I am afraid you did not provide enough information about these
vulnerabilities. I am sure RedHat already included fixes for all
well-known vulnerabilities long time ago and if you know something
they've missed, you'd better provide more information.
> You dont really have a "general" category so nfs is the closest
> since its the most often attacked.
I don't work for RedHat - I am just an ordinary user.
> No. I did not have the latest security updates installed because
> 1) red hat did not inform me of the updates,
You did not read RedHat Installation Guide carefully enough. It
mentions the redhat-announce-list and gives the link to RedHat Errata
> I am well aware that fixes exist, my complaint lies in the fact that
> redhat still release buggy services. Redhat 5.2 was released last
> month and still does not have "fixed versions"
I find that RedHat always releases security fixes quickly. If you are
aware of some _particular_ problems that exist in RH5.2 and are not
yet fixed, it probably means that RedHat is not aware of these
problems and you should create a new bug reports describing those
problems and ways to fix them.
> >+I am afraid you did not provide enough information about these
> >+vulnerabilities. I am sure RedHat already included fixes for all
> >+well-known vulnerabilities long time ago and if you know something
> >+they've missed, you'd better provide more information.

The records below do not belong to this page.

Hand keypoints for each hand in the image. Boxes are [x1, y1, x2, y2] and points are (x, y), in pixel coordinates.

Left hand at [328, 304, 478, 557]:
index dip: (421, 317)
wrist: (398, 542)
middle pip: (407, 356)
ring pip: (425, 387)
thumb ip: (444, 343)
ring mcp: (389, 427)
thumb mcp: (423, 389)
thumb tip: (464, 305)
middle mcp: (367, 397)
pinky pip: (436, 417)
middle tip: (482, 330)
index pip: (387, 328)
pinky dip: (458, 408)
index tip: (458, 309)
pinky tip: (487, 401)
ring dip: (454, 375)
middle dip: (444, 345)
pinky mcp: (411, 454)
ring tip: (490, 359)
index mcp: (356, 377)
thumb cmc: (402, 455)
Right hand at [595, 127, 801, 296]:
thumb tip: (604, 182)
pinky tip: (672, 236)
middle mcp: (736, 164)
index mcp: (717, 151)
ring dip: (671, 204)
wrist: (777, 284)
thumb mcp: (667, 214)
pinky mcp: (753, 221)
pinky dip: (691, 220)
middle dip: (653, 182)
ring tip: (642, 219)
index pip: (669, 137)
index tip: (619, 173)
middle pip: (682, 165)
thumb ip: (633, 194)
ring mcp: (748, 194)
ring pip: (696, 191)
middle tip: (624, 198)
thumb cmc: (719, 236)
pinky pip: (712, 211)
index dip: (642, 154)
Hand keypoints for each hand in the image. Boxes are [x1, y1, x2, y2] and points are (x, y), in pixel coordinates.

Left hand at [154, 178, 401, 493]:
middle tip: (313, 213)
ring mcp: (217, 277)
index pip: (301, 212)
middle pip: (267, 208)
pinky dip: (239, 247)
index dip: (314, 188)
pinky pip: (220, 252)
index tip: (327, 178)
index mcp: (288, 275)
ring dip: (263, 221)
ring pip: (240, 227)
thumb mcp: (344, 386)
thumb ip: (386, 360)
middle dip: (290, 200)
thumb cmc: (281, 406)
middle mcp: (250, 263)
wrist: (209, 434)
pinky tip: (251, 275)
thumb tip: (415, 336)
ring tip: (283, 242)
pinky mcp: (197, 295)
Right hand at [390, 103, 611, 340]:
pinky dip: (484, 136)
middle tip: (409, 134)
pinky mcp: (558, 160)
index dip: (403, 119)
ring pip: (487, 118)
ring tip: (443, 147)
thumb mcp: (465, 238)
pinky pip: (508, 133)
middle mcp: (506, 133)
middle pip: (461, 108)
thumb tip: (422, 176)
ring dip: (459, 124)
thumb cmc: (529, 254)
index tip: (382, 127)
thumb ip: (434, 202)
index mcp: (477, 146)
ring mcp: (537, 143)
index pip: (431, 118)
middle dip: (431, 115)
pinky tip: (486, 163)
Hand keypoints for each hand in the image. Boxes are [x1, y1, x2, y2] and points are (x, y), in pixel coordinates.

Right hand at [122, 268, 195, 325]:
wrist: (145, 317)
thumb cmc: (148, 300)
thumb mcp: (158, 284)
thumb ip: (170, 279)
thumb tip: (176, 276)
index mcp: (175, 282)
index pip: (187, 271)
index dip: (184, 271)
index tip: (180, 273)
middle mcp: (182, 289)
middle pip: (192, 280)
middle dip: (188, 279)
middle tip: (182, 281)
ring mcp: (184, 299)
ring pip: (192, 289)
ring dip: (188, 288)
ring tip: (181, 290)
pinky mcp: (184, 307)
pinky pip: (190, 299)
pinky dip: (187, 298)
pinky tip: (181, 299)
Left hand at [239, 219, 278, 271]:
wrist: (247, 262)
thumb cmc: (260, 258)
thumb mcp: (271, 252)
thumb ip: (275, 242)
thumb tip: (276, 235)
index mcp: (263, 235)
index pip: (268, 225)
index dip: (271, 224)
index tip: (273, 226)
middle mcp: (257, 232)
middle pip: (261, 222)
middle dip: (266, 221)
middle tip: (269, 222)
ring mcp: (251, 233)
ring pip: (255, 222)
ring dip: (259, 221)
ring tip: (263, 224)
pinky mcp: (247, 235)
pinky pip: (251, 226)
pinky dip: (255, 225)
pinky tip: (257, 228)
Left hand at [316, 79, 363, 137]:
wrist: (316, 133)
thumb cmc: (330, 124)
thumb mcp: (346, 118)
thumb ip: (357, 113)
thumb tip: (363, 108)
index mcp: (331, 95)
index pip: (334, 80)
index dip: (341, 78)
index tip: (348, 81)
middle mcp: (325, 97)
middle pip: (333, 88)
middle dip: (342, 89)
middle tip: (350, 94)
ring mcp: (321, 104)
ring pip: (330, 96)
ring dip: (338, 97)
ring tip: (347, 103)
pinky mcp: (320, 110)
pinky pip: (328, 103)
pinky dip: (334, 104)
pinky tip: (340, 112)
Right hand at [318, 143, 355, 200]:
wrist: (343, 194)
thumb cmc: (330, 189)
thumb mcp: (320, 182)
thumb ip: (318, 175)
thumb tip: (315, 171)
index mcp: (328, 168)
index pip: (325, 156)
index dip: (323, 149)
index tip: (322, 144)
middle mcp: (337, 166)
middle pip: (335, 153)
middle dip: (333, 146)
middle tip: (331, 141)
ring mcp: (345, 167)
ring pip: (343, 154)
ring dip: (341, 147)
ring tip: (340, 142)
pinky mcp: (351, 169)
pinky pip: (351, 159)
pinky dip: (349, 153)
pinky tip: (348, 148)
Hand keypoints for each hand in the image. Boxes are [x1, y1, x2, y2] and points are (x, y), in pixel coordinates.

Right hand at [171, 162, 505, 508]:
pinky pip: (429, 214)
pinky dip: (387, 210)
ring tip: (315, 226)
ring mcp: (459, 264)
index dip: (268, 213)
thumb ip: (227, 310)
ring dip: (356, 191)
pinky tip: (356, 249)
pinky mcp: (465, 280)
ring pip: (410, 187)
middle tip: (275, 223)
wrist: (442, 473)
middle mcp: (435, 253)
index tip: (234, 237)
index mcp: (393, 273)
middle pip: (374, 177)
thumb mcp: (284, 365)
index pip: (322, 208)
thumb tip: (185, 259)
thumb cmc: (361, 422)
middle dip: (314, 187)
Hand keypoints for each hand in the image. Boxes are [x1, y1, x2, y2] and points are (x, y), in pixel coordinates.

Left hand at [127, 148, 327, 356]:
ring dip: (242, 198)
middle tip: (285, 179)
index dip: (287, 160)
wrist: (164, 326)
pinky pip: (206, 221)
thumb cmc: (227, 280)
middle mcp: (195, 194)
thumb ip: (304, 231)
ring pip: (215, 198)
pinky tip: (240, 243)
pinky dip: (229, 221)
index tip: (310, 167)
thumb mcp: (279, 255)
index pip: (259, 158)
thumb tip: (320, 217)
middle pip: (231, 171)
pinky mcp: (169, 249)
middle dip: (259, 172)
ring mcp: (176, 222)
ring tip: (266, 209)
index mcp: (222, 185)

> I installed everything out of the box as it comes in redhat 5.2
> which is my justification in saying that vulnerable versions are
> still being distributed. I made no changes to the services which are
> being attacked.
By "provide enough information" I mean "provide enough information so
that people at RedHat could verify the existance of the problem and
fix it", not just "enough information for someone who already knows
about all the vulnerabilities of all services in RedHat to guess what
> could you at least point me to a page that contains ALL known
> secutiry holes (old or new) and how to guard against them.
P.S. The comments that are added to bugzilla via Web -
http://developer.redhat.com/bugzilla/show_bug.cgi?id=1049 are easier
to read than those that are sent by e-mail.